Das Ziel von Swissmedic sei es, zu verhindern, dass eine bereits verwarnte Firma weiter in die «Non Compliance» abrutsche und ihr deswegen der Entzug der Bewilligung drohe, betont Susanne Wings. Dank des «Compliance Management»-Prozesses erfahre auch das Management einer Firma früher von allfälligen Mängeln in der Produktion oder von Schwächen im Qualitätssicherungssystem. «Sie können also noch rechtzeitig Ressourcen bereitstellen, um das Steuer herumzureissen.»
Trotz der Verschärfung durch das neue System sieht Federico Cimini auch Chancen für die betroffenen Firmen. Und ebenso für den Schweizer Arzneimittelmarkt. Denn Swissmedic wolle die Versorgung in der Schweiz keinesfalls gefährden: «Es ist nicht in unserem Interesse, einem Arzneimittelhersteller die Bewilligung zu entziehen aufgrund von Mängeln, die behoben werden könnten.
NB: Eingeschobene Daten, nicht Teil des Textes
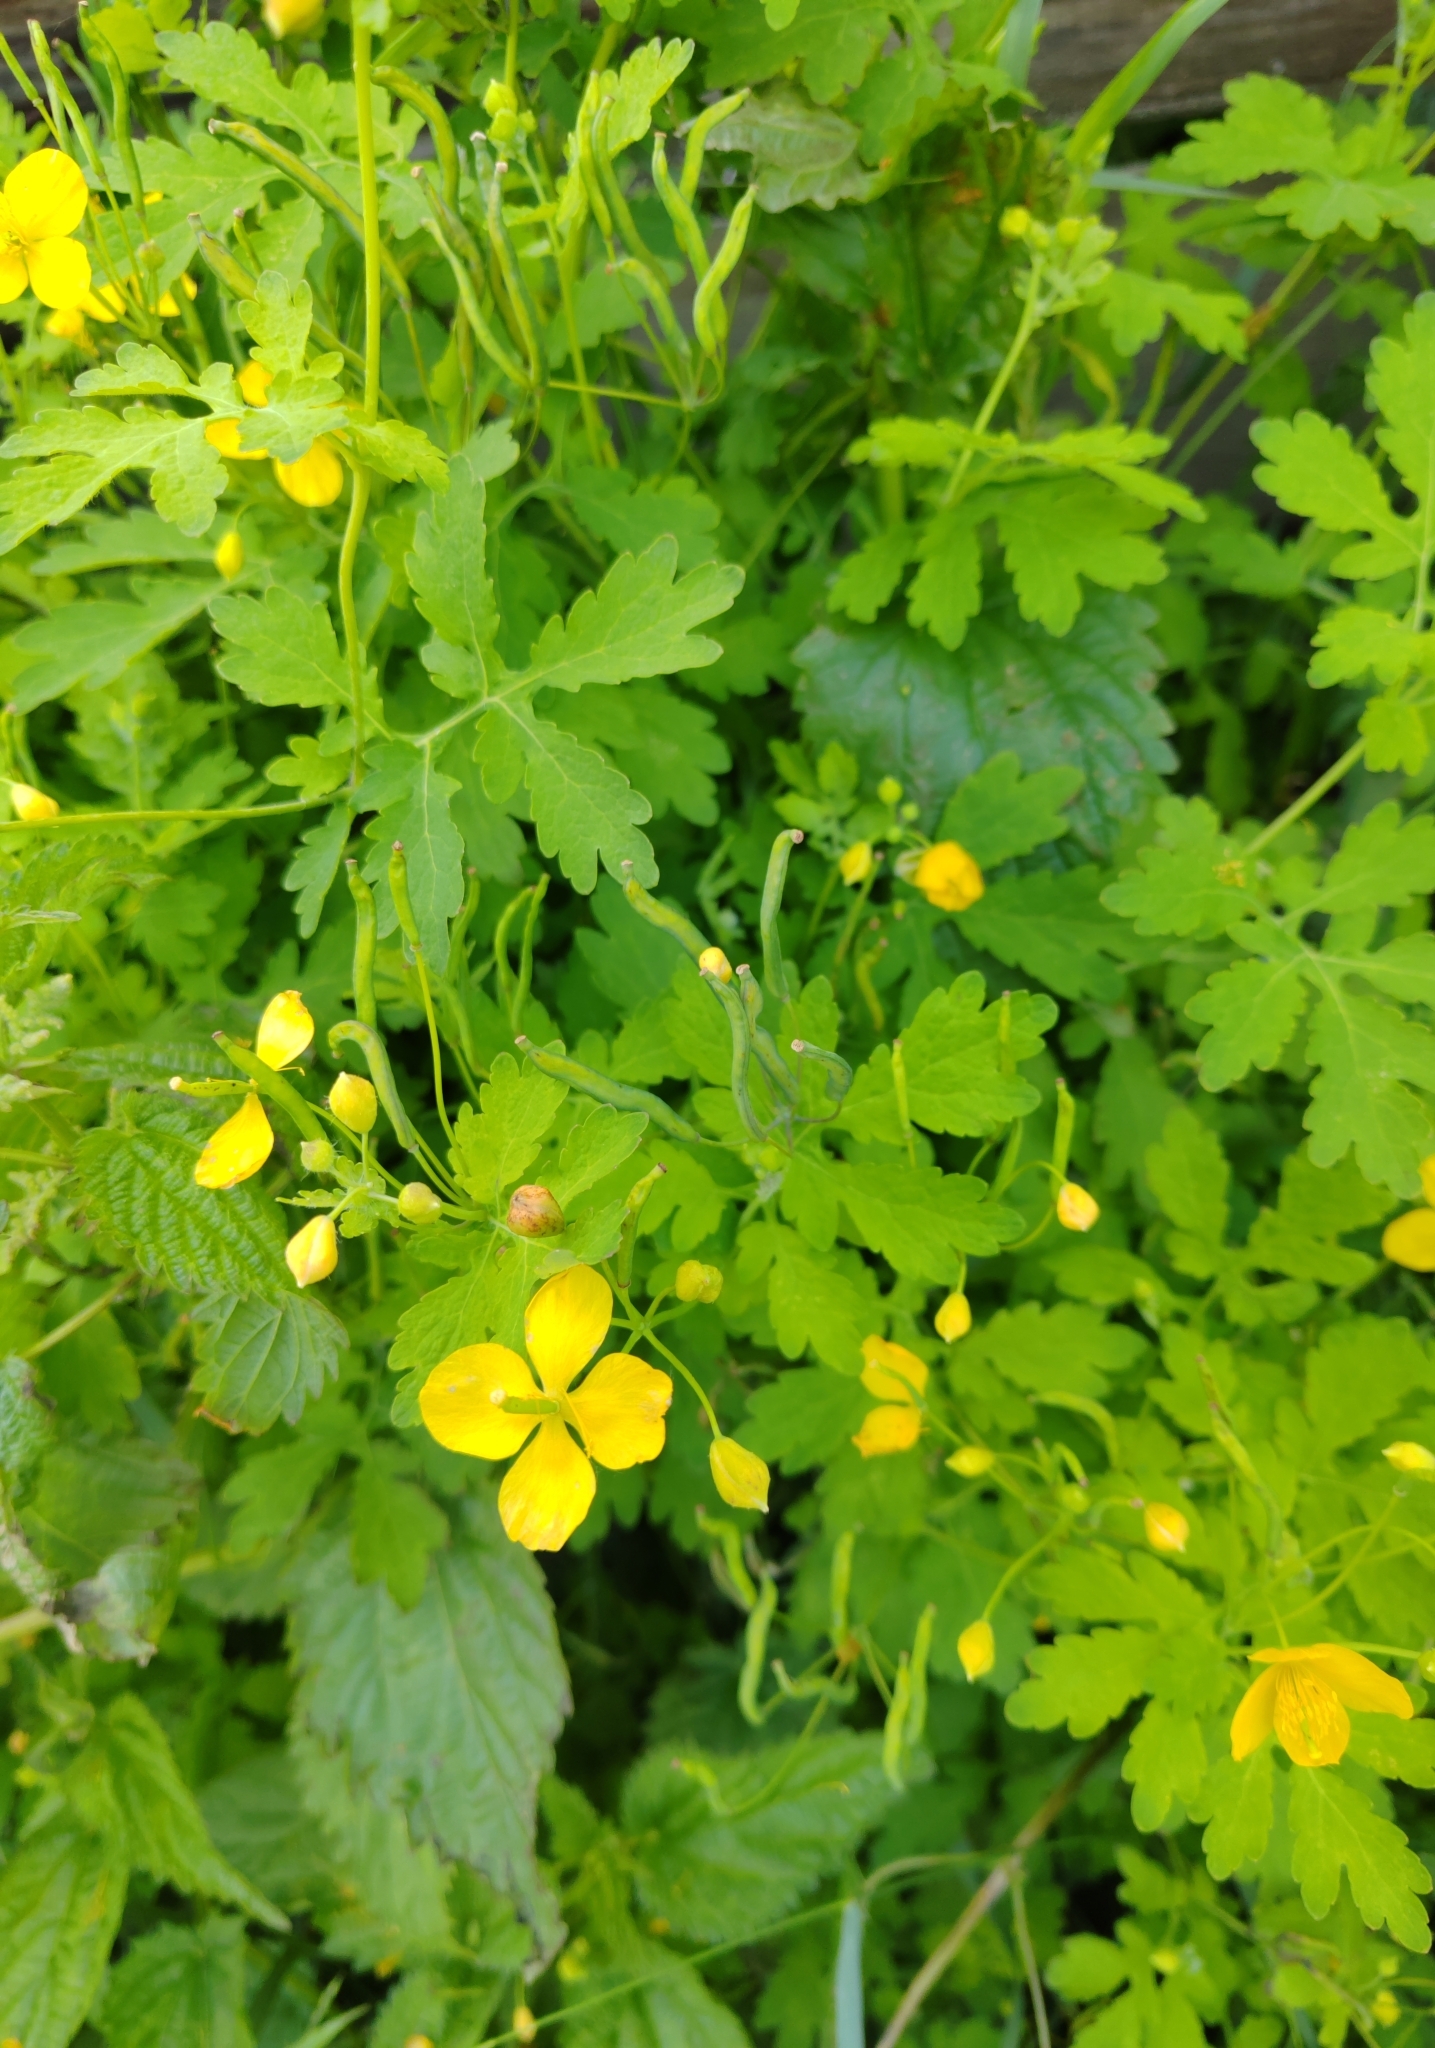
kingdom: Plantae
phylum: Tracheophyta
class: Magnoliopsida
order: Ranunculales
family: Papaveraceae
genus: Chelidonium
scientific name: Chelidonium majus
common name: Greater celandine
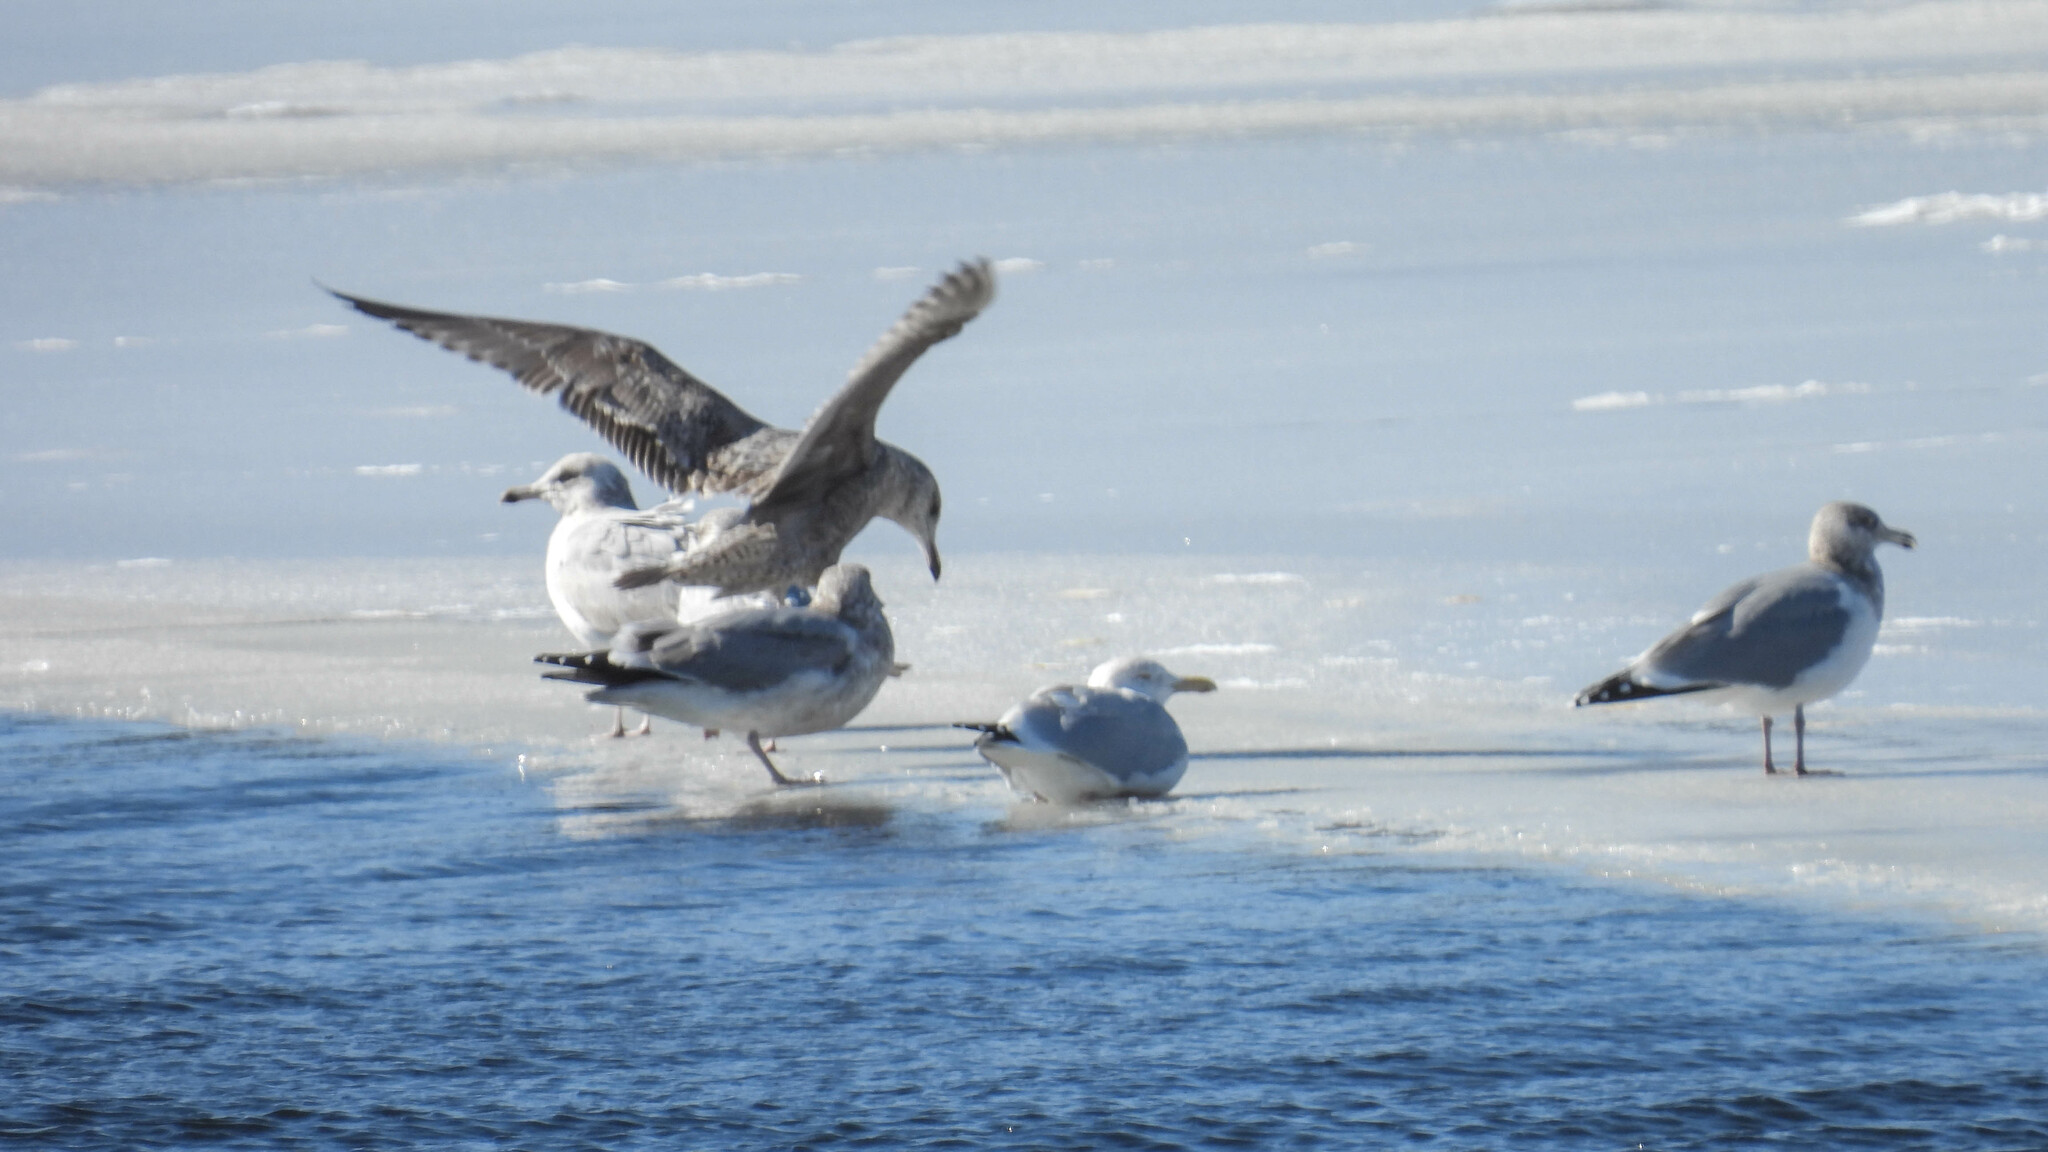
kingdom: Animalia
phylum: Chordata
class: Aves
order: Charadriiformes
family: Laridae
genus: Larus
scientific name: Larus argentatus
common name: Herring gull
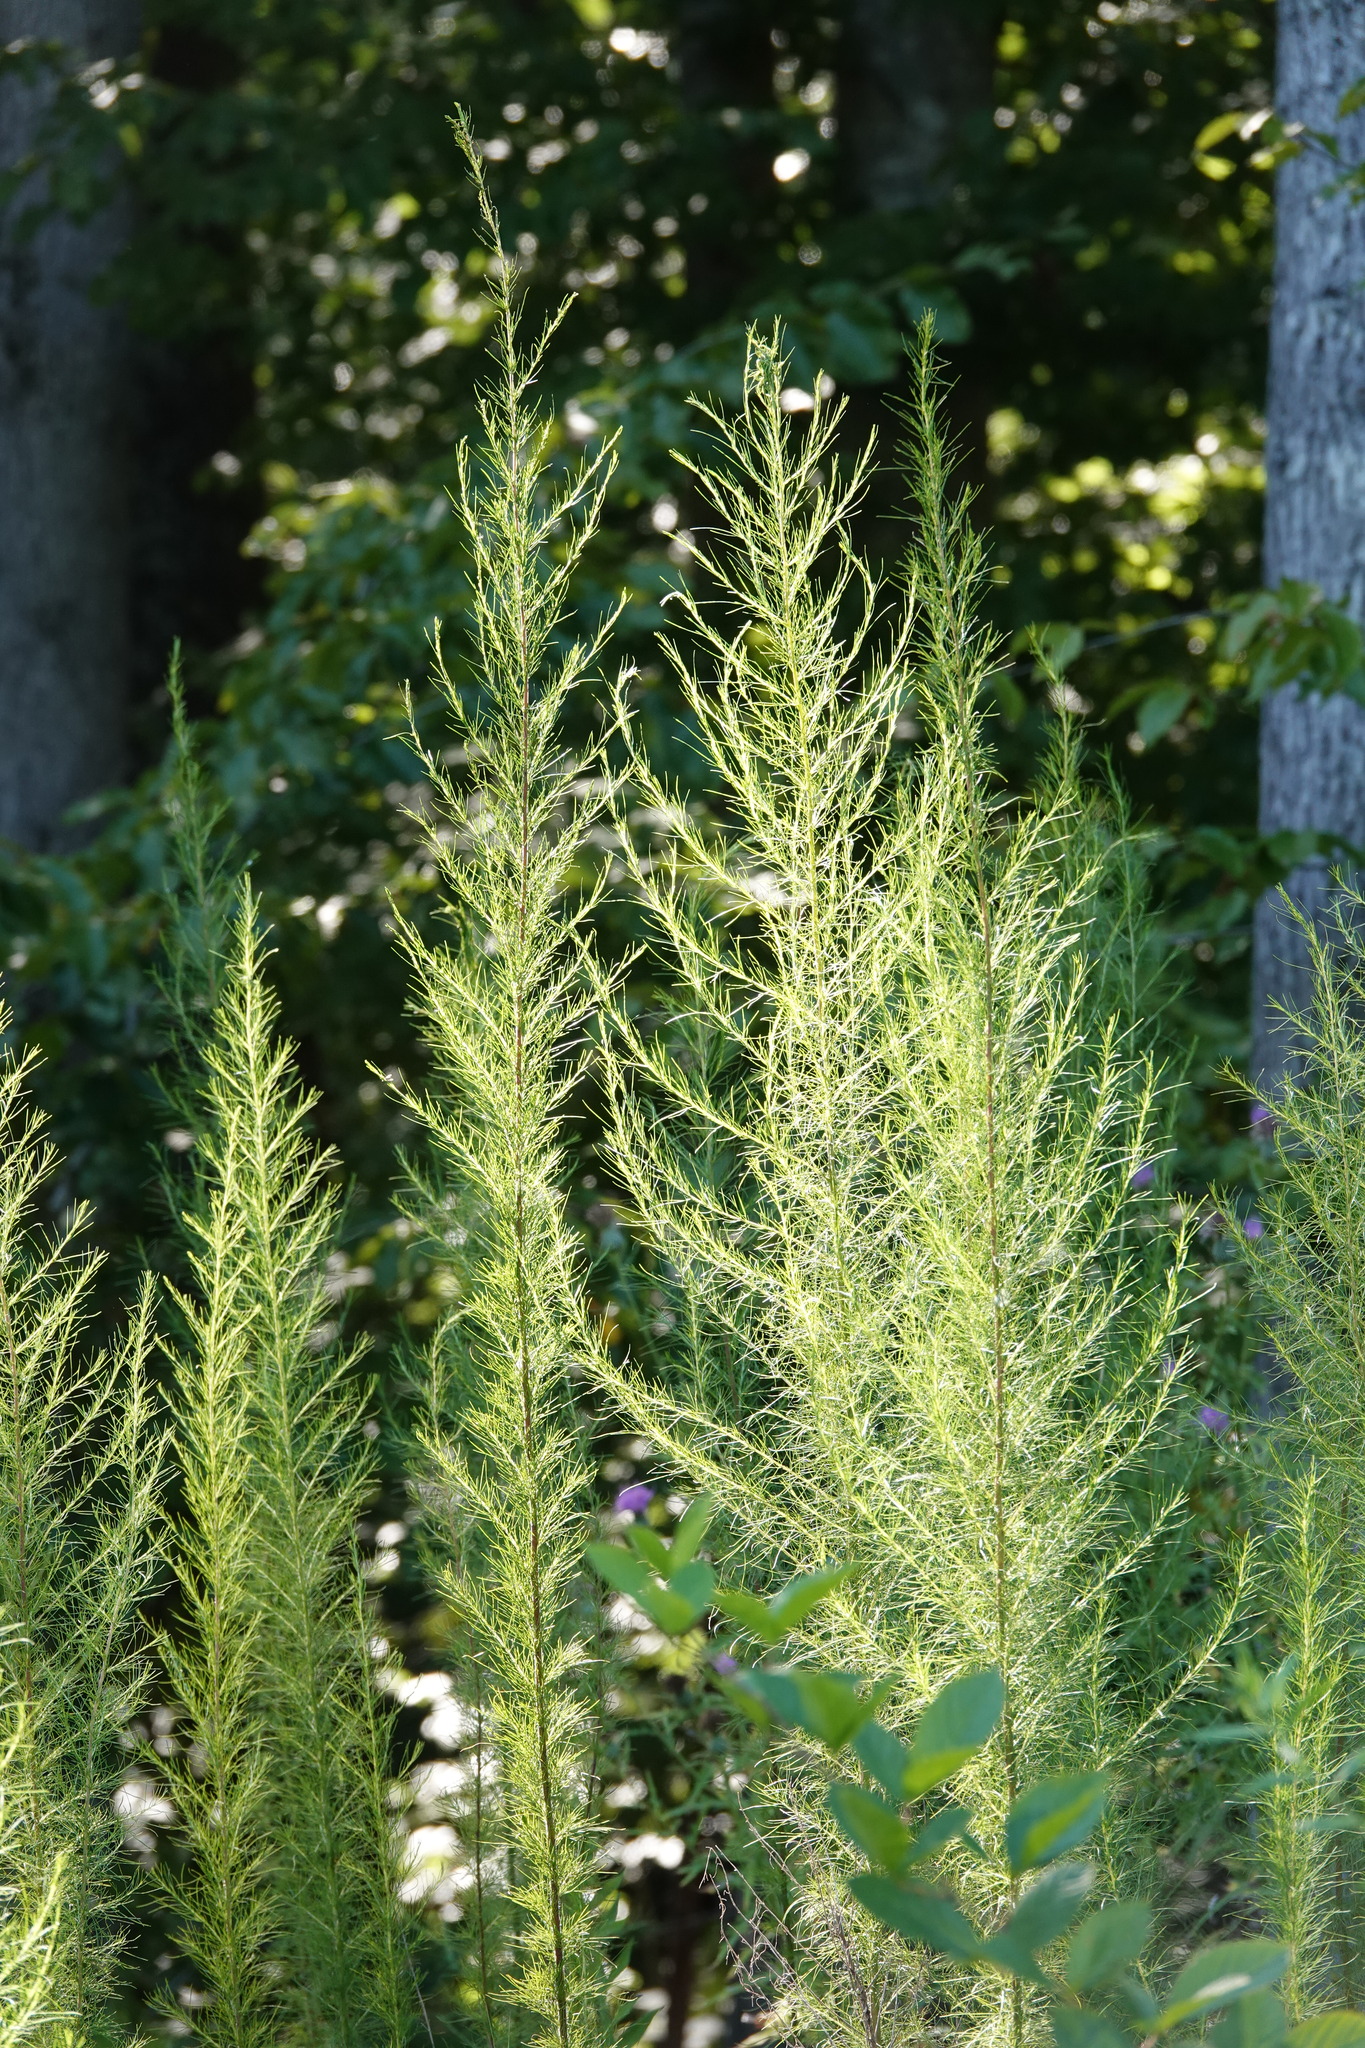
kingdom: Plantae
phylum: Tracheophyta
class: Magnoliopsida
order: Asterales
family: Asteraceae
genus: Eupatorium
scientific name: Eupatorium capillifolium
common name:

Schon gar nicht, wenn er wichtige Substanzen herstellt.»



Inspektionen neu auch im Ausland
Als zusätzliche Qualitätssicherung hat Swissmedic im vergangenen Jahr ein Inspektionsprogramm im Ausland begonnen. Die Schweiz zieht auch mit diesem Schritt anderen Industrieländern nach. Im Fokus stehen dabei Produzenten ohne GMP-Zertifikat, die in Ländern ohne gleichwertiges System zur Arzneimittelüberwachung entsprechende Produkte herstellen.
Seriöse Unternehmen unterstützten in der Regel die Überwachungsarbeit von Swissmedic, sagt Federico Cimini. Denn: Stellt sich heraus, dass eine Firma alle Sicherheits- und Qualitätsanforderungen einhält, stellt ihr Swissmedic nach der Inspektion das international anerkannte GMP-Zertifikat aus, eine wichtige Anerkennung in der Branche. «Wir stärken dadurch auch den internationalen Markt.»
Auch Swissmedic profitiert laut Federico Cimini vom neuen Programm: «Es bindet uns stärker in die internationale Qualitätssicherung der Medikamentenherstellung ein», sagt er. Die Inspektorate der verschiedenen Länder pflegten ein enges Netzwerk und unterstützten sich gegenseitig. «Immer mit dem gemeinsamen Ziel, die Sicherheit der Patientinnen und Patienten sicherzustellen.»
Internationales Zertifikat als Qualitätsstandard
«Auch Firmen im Ausland werden von lokalen oder staatlichen Behörden kontrolliert. Jedoch nicht überall nach den gleichen Standards», sagt Susanne Wings, Inspektorin bei Swissmedic. Die Schweiz kontrolliere deshalb im Ausland in erster Linie Betriebe, die über kein internationales Zertifikat einer Behörde mit gleichwertiger Überwachung verfügten. «Es ist unsere Aufgabe, diese Zulieferer selbst zu kontrollieren – nur so können wir die Sicherheit von Wirkstoffen und Medikamenten, die in die Schweiz eingeführt werden, gewährleisten.»
Firmen im Ausland, die über ein GMP-Zertifikat einer Partnerbehörde mit gleichwertigem System zur Arzneimittelüberwachung verfügen, überprüft Swissmedic in der Regel nicht, da dies bereits durch die Partnerbehörde geschehen ist. «Sollten wir trotzdem auf einen Mangel aufmerksam werden, wenden wir uns an die zuständige Inspektionsstelle», sagt Susanne Wings. Auch in den sogenannten «PIC/S-Mitgliedsländern» inspiziert Swissmedic in der Regel nicht selbst, weil deren Behörden bereits Inspektionen nach den internationalen GMP-Richtlinien durchführen. «Wir erhalten jedoch oft nicht zu allen Dokumenten Zugang», sagt Susanne Wings. Manchmal kämen auch Zweifel auf, dass die erfolgten Inspektionen detailliert genug waren, um Mängel aufzudecken. In diesen Fällen behalte sich Swissmedic eigene Inspektionen vor.
Die Kosten für die gesamte Inspektion durch Swissmedic inklusive der Reise trägt das Pharmaunternehmen, das in der Schweiz die Zulassung für ein Arzneimittel beantragt hat.